Selon Maryann Erigha, professeure de sociologie et d'études afro-américaines à l'université de Géorgie, si certaines personnes peuvent trouver déroutant qu'une personne blanche choisisse de s'identifier comme faisant partie d'un groupe marginalisé, il existe un « avantage culturel » à cela. « Les gens disent souvent qu'il est à la mode d'être noir, qu'il est à la mode d'être autochtone, dit-elle. Et je pense que ce n'est pas de l'appropriation si vous êtes un imposteur, si les gens ne savent pas que vous n'êtes pas de ce groupe. »

Mais le colorisme, la capacité à naviguer dans les espaces blancs, ainsi que l'absence de traitement du traumatisme du racisme sont, en partie, ce qui permet à certains de ces imposteurs de réussir dans leurs entreprises, dit-elle. « Ils peuvent se retrouver au sommet du groupe. »

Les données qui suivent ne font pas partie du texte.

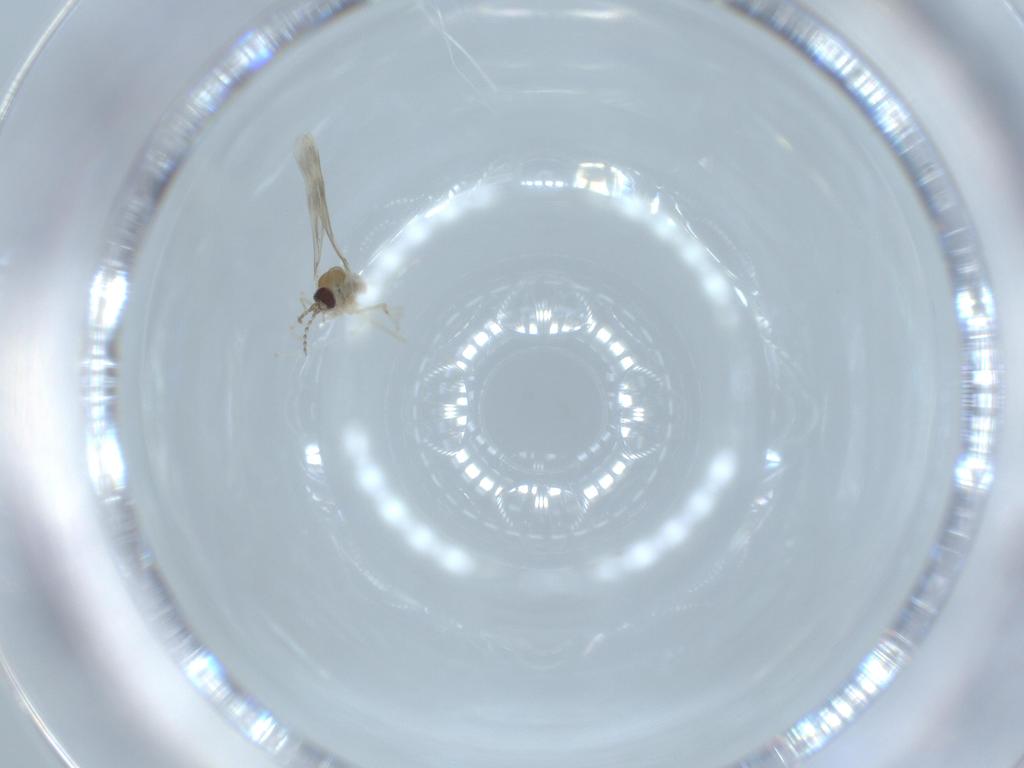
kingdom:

Ziyad n'a pas parlé à Krug depuis qu'elle lui a révélé qu'elle était blanche. Il pense qu'elle « voulait faire du mal aux Noirs », inconsciemment ou non. Il affirme qu'elle a insulté les éditrices noires de son livre Black Boy Out of Time : A Memoir, qu'elle l'a encouragé à s’éloigner de ses amis, qu'elle s'est battue avec des Blancs en public en s'attendant à ce que ses amis noirs la défendent et qu'elle a critiqué le fait que Ziyad suive une thérapie, la traitant d’« individualiste ». Désormais, il ne veut plus entendre parler d’elle.

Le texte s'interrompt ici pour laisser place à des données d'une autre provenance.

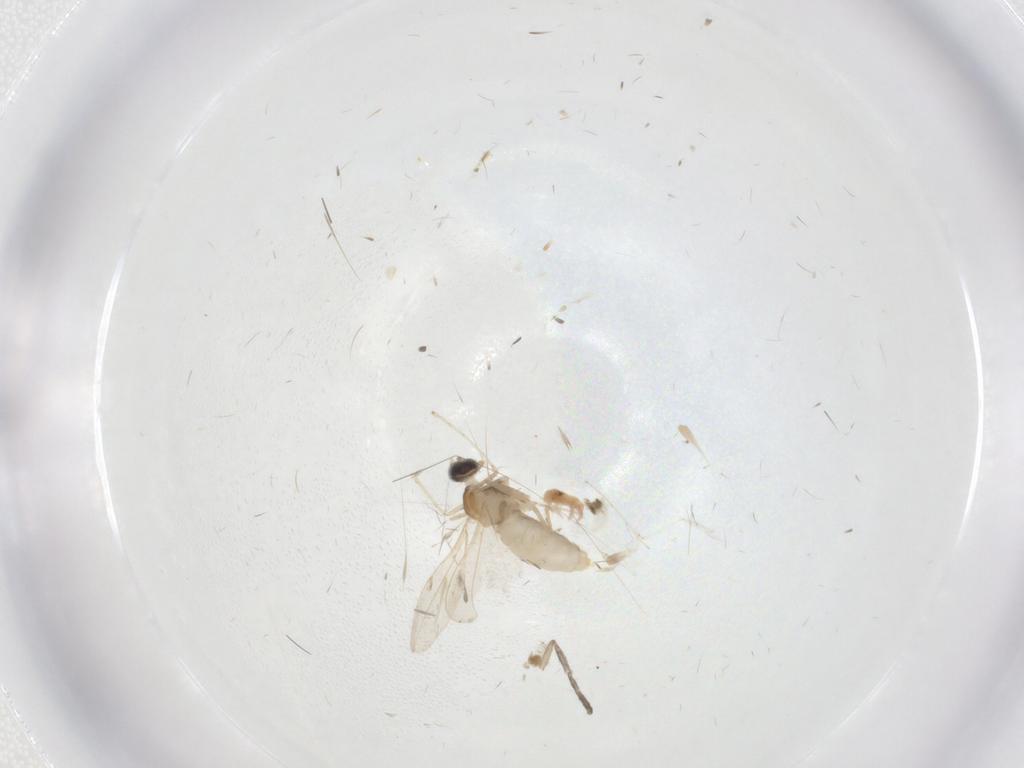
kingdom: Animalia
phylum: Arthropoda
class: Insecta
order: Diptera
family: Cecidomyiidae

« Je pense que toute cette expérience concernait les Noirs et les limites que nous sommes autorisés à avoir au sein de nos communautés, et je pense avoir appris ce que j'avais besoin d'apprendre à ce sujet, dit-il. Je me sens tellement plus à l'aise avec mon intuition maintenant. Mais cela n'enlève pas l’atteinte qui nous a été portée. »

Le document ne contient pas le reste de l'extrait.